═══ TRECHO PARA LEITURA

Líder da equipe que sequenciou, pela primeira vez, o DNA do M. leprae, o pesquisador Stewart Cole, da Escola Politécnica Federal de Lausane, na Suíça, também trabalha no desenvolvimento de um teste rápido para diagnóstico molecular. Segundo ele, além de confirmar a infecção, a análise do genoma dos microrganismos pode orientar o tratamento dos pacientes e a vigilância da hanseníase. “Essa avaliação é útil para detectar genes associados à resistência aos fármacos e para diferenciar entre reinfecções e falhas terapêuticas [quando o tratamento não é capaz de eliminar as bactérias]. O perfil genético permite ainda identificar as linhagens do M. leprae, apontando as rotas de disseminação”, disse o cientista.

══════

EXERCÍCIOS -
1: Responda com base no trecho sobre o diagnóstico molecular da hanseníase:
(a) Em que instituição trabalha Stewart Cole?
(b) Que tipo de teste o pesquisador está desenvolvendo?
(c) Segundo o cientista, o que o perfil genético permite identificar?
2: Prossiga com o trecho sobre o diagnóstico molecular da hanseníase a partir de sua última frase.

═══ MATERIAL APRESENTADO

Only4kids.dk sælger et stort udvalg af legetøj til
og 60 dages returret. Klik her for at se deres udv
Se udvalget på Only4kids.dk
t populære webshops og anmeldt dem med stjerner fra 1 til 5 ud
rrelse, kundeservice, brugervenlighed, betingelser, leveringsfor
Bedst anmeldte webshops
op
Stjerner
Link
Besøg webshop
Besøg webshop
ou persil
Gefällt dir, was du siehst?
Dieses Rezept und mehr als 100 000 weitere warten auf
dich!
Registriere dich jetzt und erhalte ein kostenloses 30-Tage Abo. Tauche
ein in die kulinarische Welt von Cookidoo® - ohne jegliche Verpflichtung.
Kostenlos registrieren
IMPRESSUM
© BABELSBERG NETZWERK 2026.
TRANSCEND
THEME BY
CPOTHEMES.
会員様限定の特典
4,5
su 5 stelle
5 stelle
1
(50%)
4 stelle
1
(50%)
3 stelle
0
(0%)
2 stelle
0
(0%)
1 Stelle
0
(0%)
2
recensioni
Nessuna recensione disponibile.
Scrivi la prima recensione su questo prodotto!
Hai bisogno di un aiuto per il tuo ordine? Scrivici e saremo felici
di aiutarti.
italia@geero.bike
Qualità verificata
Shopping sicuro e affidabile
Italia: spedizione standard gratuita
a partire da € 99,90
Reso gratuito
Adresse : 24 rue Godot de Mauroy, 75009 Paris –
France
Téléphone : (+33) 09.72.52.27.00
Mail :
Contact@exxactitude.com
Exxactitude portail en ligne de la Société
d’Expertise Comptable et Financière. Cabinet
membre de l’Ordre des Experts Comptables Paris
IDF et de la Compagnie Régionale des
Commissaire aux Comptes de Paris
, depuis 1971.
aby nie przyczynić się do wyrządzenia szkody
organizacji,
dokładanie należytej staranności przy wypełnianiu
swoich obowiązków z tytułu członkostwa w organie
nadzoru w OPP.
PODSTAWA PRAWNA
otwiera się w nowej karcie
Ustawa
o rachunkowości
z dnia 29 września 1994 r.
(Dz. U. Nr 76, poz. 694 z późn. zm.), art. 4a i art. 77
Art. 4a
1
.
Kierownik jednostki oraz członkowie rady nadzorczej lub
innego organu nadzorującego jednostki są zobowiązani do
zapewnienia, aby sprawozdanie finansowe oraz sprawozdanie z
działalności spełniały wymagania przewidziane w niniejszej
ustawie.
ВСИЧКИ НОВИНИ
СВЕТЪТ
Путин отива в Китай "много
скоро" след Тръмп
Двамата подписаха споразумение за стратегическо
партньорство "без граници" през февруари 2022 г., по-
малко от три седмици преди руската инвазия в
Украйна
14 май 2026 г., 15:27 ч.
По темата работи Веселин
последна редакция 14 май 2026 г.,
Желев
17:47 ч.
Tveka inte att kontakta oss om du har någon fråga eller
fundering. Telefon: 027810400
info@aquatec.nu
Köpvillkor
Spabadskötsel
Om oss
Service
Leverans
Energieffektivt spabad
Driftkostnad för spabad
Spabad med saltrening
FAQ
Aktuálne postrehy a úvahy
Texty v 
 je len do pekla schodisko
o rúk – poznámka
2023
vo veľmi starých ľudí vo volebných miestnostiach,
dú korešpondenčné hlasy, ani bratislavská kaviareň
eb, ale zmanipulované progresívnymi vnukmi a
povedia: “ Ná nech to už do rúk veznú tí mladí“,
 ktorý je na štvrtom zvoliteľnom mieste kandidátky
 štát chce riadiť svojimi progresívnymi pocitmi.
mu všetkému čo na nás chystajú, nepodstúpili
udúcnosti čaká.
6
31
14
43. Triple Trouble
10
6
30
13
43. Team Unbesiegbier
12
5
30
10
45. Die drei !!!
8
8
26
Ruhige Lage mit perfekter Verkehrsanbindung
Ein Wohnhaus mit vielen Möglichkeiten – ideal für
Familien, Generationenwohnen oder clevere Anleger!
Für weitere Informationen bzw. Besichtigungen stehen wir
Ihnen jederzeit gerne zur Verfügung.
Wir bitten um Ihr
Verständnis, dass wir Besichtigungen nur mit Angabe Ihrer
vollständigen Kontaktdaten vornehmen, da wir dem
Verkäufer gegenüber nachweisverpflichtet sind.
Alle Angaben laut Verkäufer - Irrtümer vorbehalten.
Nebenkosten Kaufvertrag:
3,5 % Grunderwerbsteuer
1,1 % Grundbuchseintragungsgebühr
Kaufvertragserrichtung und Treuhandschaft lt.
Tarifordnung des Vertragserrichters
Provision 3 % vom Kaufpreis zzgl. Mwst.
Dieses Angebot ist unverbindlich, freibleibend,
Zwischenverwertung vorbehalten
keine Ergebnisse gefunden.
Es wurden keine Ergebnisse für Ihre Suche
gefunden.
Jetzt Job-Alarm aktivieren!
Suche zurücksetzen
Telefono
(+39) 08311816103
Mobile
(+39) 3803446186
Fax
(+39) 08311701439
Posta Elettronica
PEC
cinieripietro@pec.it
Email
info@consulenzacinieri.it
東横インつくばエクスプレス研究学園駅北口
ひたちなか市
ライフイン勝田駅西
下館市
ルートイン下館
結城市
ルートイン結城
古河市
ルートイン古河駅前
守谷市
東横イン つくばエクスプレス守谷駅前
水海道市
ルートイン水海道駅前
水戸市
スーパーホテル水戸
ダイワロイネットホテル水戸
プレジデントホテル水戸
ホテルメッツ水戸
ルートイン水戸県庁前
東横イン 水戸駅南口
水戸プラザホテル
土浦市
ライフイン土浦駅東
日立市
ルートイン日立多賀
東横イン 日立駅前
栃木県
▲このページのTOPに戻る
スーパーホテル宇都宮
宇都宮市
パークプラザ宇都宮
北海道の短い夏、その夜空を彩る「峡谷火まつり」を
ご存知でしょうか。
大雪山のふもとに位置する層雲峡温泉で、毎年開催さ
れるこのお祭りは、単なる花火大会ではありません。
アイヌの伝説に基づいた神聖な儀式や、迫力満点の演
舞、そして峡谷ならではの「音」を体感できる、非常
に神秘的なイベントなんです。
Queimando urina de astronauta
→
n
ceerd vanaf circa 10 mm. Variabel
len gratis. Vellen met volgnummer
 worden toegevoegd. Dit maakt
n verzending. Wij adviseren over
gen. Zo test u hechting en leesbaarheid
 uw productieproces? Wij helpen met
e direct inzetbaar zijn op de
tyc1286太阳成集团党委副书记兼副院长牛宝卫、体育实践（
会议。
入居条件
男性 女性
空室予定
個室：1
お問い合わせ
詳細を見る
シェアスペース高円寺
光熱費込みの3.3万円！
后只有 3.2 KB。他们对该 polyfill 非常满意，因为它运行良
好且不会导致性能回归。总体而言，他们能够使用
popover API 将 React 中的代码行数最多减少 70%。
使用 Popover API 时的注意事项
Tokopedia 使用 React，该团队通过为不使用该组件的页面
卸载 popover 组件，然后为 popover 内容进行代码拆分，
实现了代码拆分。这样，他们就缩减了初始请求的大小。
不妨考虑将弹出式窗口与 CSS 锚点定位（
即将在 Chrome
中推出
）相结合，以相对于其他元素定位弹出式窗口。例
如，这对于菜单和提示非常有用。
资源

══════

RESPOSTAS POR ITEM -
1:
(a) Na Escola Politécnica Federal de Lausane, na Suíça.
(b) Um teste rápido para diagnóstico molecular.
(c) As linhagens do M. leprae, apontando as rotas de disseminação.

2:
Ações preventivas

Com foco na prevenção da doença em indivíduos com maior risco de infecção, o uso profilático de um medicamento está sendo testado em ensaios clínicos em oito países, incluindo o Brasil. Os testes foram iniciados depois que a administração de uma dose de rifampicina – antibiótico com ação contra o M. leprae que faz parte da terapia combinada para hanseníase – reduziu em 57% o número de casos do agravo entre contatos domiciliares de pacientes acompanhados em Bangladesh, na Ásia. Coordenador do estudo, o pesquisador Jan Hendrik Richardus, do Centro Médico da Universidade Erasmus, na Holanda, comemorou o avanço dos testes. “Isoladamente, a estratégia atual contra a hansneíase não tem sido suficiente. A primeira pesquisa mostrou que a quimioprofilaxia pós-exposição foi eficiente no contexto de Bangladesh. Agora, poderemos avaliar a eficácia do método em diferentes cenários”, salientou ele.

Stewart Cole (foto) e Steeve Reed mostraram como tecnologias de ponta podem ajudar no enfrentamento de uma das doenças mais antigas (foto: Gutemberg Brito)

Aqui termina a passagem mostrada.